■ **Exercise data**:
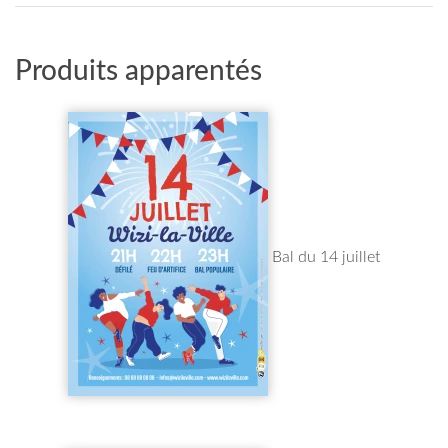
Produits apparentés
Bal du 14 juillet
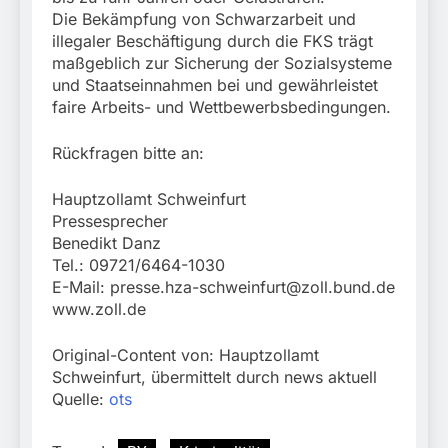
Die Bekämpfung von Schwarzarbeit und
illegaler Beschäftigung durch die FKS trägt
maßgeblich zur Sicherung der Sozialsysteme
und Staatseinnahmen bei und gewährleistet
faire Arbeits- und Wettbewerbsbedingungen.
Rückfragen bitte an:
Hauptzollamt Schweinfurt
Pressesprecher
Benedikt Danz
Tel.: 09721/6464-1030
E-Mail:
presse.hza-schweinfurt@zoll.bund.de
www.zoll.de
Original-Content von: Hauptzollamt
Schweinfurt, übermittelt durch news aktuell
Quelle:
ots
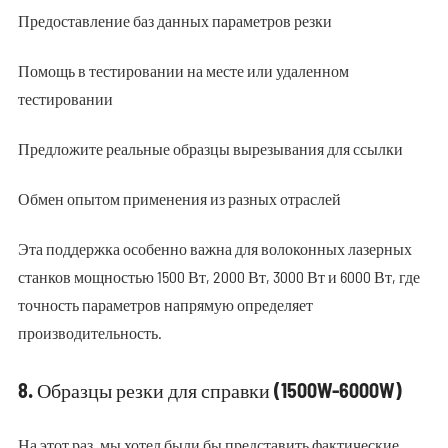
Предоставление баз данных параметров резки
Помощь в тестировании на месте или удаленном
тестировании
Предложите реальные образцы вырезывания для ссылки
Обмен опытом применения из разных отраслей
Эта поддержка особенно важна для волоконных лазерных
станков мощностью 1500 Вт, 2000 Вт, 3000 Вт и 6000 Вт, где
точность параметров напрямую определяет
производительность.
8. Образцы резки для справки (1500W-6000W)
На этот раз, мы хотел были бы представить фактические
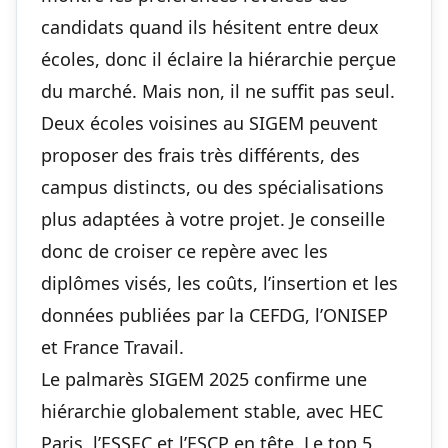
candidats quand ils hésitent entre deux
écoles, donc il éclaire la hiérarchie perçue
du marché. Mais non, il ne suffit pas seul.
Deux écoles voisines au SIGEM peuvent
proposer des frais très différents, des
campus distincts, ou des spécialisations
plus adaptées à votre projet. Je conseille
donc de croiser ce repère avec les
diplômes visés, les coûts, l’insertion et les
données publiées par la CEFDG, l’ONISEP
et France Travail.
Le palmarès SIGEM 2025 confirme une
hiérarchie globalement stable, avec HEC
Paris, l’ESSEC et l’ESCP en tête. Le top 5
--
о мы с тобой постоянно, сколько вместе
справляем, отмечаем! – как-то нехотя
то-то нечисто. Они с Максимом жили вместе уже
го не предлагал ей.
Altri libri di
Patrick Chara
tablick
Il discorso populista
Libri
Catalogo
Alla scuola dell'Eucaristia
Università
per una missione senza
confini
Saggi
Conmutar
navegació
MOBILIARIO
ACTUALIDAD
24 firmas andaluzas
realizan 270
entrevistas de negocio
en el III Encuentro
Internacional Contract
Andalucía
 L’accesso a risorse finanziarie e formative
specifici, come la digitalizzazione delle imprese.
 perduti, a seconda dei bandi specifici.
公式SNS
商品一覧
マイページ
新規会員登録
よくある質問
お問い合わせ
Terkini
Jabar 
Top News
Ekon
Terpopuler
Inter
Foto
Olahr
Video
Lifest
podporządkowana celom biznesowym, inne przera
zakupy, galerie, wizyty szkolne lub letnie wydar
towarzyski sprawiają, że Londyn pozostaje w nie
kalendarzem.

■ **Work request**: After locating the line containing "Produits apparentés" in the entries above, return it and every line after it exactly, ending at the line containing "Paris, l’ESSEC et l’ESCP en tête. Le top 5", without pictures.

■ **Written solution**:
Produits apparentés
Bal du 14 juillet
Die Bekämpfung von Schwarzarbeit und
illegaler Beschäftigung durch die FKS trägt
maßgeblich zur Sicherung der Sozialsysteme
und Staatseinnahmen bei und gewährleistet
faire Arbeits- und Wettbewerbsbedingungen.
Rückfragen bitte an:
Hauptzollamt Schweinfurt
Pressesprecher
Benedikt Danz
Tel.: 09721/6464-1030
E-Mail:
presse.hza-schweinfurt@zoll.bund.de
www.zoll.de
Original-Content von: Hauptzollamt
Schweinfurt, übermittelt durch news aktuell
Quelle:
ots
Предоставление баз данных параметров резки
Помощь в тестировании на месте или удаленном
тестировании
Предложите реальные образцы вырезывания для ссылки
Обмен опытом применения из разных отраслей
Эта поддержка особенно важна для волоконных лазерных
станков мощностью 1500 Вт, 2000 Вт, 3000 Вт и 6000 Вт, где
точность параметров напрямую определяет
производительность.
8. Образцы резки для справки (1500W-6000W)
На этот раз, мы хотел были бы представить фактические
candidats quand ils hésitent entre deux
écoles, donc il éclaire la hiérarchie perçue
du marché. Mais non, il ne suffit pas seul.
Deux écoles voisines au SIGEM peuvent
proposer des frais très différents, des
campus distincts, ou des spécialisations
plus adaptées à votre projet. Je conseille
donc de croiser ce repère avec les
diplômes visés, les coûts, l’insertion et les
données publiées par la CEFDG, l’ONISEP
et France Travail.
Le palmarès SIGEM 2025 confirme une
hiérarchie globalement stable, avec HEC
Paris, l’ESSEC et l’ESCP en tête. Le top 5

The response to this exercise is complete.